[Opening RAW DATA section]
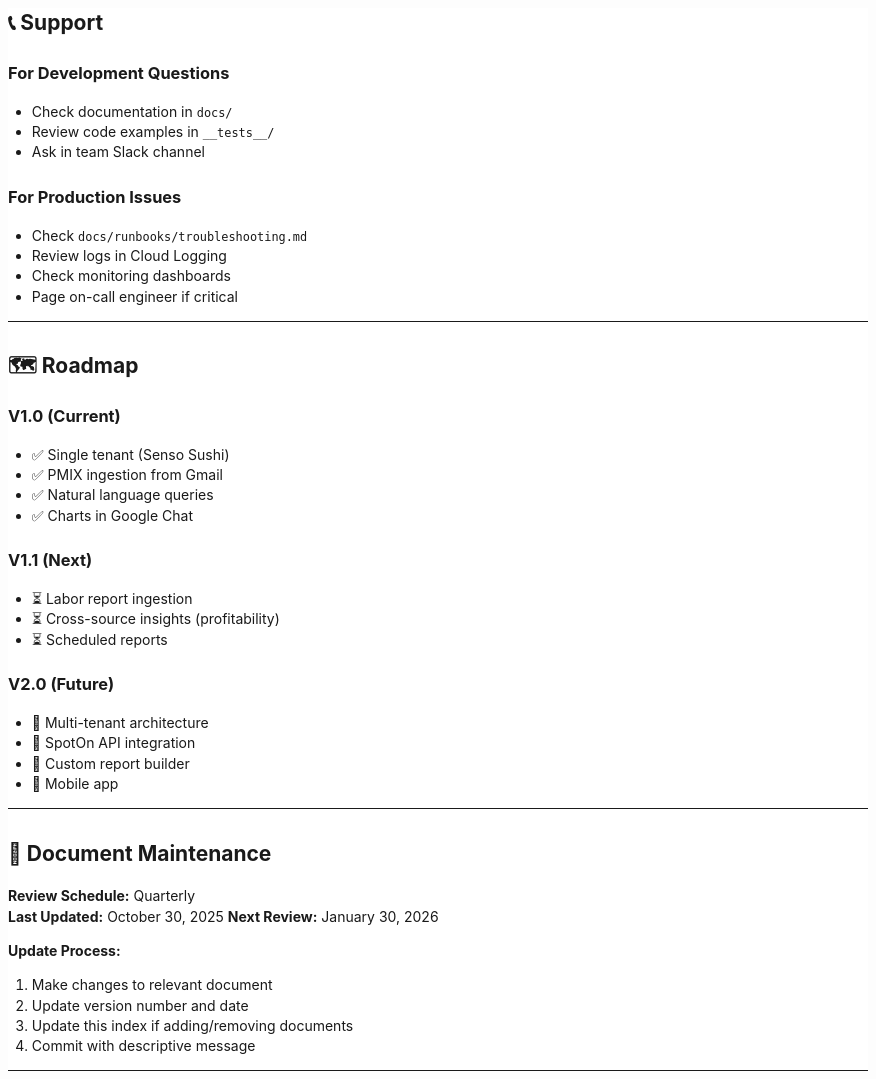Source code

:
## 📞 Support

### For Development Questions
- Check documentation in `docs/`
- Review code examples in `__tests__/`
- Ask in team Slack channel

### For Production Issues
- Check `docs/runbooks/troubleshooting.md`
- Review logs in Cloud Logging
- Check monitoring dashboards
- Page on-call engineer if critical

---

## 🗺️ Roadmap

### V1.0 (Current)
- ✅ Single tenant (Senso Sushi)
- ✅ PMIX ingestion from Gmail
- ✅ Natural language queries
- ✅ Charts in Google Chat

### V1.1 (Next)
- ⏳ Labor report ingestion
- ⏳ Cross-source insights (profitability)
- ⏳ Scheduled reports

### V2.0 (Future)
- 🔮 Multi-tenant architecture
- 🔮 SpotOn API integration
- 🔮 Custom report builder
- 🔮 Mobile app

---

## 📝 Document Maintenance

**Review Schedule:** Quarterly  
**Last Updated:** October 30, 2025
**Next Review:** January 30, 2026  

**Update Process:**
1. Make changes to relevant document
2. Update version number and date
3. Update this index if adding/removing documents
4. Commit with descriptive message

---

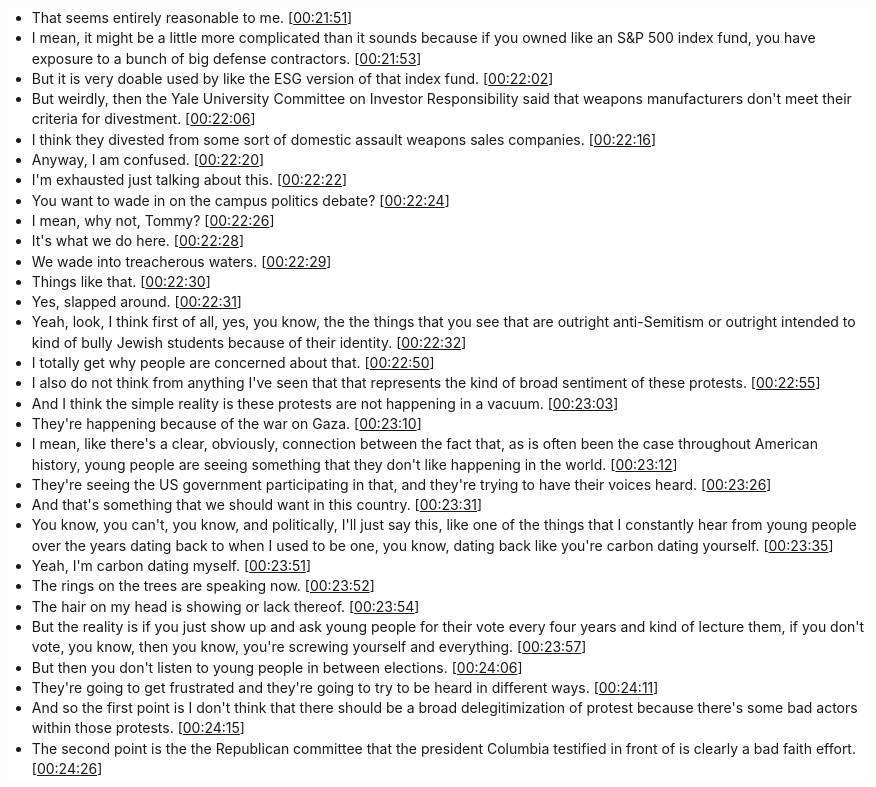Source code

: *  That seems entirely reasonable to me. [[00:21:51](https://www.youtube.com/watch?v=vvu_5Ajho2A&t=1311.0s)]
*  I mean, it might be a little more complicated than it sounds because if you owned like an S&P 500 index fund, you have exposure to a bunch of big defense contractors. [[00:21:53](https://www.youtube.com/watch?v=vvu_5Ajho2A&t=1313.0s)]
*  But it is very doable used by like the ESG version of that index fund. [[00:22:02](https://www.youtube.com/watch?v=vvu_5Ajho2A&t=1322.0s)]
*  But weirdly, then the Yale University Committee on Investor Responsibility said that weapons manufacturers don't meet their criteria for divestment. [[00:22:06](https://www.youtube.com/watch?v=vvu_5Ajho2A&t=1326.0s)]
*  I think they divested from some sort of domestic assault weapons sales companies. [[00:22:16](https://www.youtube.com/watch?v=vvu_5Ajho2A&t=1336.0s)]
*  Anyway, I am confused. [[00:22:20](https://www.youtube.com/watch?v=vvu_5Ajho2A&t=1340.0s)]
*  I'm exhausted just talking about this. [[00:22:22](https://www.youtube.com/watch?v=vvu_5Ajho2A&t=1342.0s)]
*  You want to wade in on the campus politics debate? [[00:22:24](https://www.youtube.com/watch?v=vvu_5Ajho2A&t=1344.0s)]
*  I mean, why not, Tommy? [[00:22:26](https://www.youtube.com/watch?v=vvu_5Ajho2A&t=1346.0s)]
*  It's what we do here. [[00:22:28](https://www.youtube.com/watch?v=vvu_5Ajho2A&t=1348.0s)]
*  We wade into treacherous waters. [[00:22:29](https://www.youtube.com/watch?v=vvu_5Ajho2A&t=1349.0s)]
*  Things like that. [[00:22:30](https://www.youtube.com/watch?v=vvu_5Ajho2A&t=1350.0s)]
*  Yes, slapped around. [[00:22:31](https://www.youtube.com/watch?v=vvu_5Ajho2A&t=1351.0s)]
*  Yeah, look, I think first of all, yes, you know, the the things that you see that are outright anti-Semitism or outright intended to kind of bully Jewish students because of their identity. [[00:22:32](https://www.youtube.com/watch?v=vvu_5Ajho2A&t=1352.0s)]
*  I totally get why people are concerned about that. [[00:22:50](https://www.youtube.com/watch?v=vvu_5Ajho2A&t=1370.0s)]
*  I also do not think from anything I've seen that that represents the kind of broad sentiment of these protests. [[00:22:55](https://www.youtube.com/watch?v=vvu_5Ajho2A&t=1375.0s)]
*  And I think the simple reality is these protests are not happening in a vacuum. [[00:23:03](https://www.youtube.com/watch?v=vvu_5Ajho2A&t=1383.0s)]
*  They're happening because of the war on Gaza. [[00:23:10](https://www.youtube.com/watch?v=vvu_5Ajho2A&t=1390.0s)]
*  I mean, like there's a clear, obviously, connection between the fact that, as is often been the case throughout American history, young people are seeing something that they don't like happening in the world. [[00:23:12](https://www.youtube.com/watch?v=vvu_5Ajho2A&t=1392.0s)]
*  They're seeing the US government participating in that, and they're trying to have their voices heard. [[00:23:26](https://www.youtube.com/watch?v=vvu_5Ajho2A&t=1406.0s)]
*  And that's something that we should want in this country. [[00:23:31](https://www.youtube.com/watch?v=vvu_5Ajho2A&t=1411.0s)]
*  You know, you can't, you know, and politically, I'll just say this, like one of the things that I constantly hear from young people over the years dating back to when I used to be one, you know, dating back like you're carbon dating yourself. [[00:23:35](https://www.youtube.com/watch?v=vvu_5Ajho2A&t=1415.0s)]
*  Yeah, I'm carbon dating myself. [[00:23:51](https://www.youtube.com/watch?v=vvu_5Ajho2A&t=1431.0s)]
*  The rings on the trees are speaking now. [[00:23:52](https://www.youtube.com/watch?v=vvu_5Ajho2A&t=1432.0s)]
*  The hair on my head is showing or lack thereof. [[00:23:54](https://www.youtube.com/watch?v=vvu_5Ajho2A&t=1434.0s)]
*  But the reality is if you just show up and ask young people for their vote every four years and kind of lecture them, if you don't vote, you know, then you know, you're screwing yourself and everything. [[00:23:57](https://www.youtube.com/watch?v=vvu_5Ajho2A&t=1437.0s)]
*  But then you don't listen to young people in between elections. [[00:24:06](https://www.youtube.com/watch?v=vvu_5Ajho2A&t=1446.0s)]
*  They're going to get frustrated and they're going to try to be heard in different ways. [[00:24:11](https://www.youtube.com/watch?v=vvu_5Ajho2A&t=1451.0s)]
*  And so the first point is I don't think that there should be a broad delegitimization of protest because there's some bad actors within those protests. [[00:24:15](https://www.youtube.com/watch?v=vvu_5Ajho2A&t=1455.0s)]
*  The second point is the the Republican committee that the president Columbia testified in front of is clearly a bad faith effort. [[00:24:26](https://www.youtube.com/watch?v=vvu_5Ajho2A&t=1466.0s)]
[Closing RAW DATA section]
**HOW TO COMPLETE THIS TASK:** There is a run of lines above from the one with "Yeah, look, I" to the one with "I totally get"; print exactly that run, both ends included, and nothing else.

**WRITTEN ANSWER:**
*  Yeah, look, I think first of all, yes, you know, the the things that you see that are outright anti-Semitism or outright intended to kind of bully Jewish students because of their identity. [[00:22:32](https://www.youtube.com/watch?v=vvu_5Ajho2A&t=1352.0s)]
*  I totally get why people are concerned about that. [[00:22:50](https://www.youtube.com/watch?v=vvu_5Ajho2A&t=1370.0s)]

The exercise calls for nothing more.